··· Source excerpt ···

= Renate Habinger =

Austrian graphic artist and illustrator (born 1957)

Renate Habinger (born 11 August 1957, in Sankt Pölten) is an Austrian graphic artist and illustrator. Habinger studied graphic design at the Federal Institute of Graphic Arts and Design (1971–1975) and since then, she has been working as a freelance artist. In 1997, she set up the workshop the "Schneiderhäusl" in Oberndorf an der Melk.

== Biography ==
Renate Habinger studied graphic design at the Higher Federal Graphic Arts Training and Research Institute from 1971 to 1975 and has worked as a freelance artist ever since. In 1997, she established a paper workshop, the "Schneiderhäusl," in Oberndorf an der Melk, where she has since offered papermaking workshops for children, teenagers, and adults. The summer school for children's book illustration has been held there annually since 2008. The Children's Book House in the Schneiderhäusl was opened on August 10, 2013. In 2019, the Children's Book House in the Schneiderhäusl was awarded the Special Prize of the Lower Austrian Culture Prize (Recognition Prize).

··· Entries ···

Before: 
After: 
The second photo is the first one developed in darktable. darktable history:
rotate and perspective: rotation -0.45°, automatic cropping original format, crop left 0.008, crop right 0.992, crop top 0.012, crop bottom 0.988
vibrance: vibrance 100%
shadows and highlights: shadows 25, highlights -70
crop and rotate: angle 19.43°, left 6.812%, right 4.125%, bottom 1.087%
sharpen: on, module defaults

···

Instructions to follow: Pick up the Renate Habinger article after its final sentence and write the next part.

Answer to this problem:
==Awards==
- 1993: Most Beautiful Book in Austria for Meistererzählungen von Hans Christian Andersen
- 2000: Illustration Prize at the Austrian Children and Youth Book Prize for Es war einmal von A bis Zett (by Linda Wolfsgruber)
- 2000: Luchs des Monats 159 for Es war einmal von A bis Zett
- 2004: Nomination for the Deutscher Jugendliteraturpreis (German Youth Literature Prize) for Neun nackte Nilpferddamen (by Gerda Anger-Schmidt)
- 2005: Nomination for Leserstimmen for Neun nackte Nilpferddamen (by Gerda Anger-Schmidt)
- 2005: Illustration Prize at the Children's Book Prize of Vienna for Unser König trug nie eine Krone (by Gerda Anger-Schmidt)
- 2006: Mira Lobe Scholarship
- 2007: Austrian State Prize for Children's and Youth Literature for Gaggalagu (together with Michael Stavarič)
- 2009: Austrian State Prize for Children's and Youth Literature for Biebu (together with Michael Stavarič)
- 2012: Nomination for the Hans Christian Andersen Award for her complete works
- 2012: Austrian State Prize for Children's and Youth Literature for Lions (together with Michael Stavarič)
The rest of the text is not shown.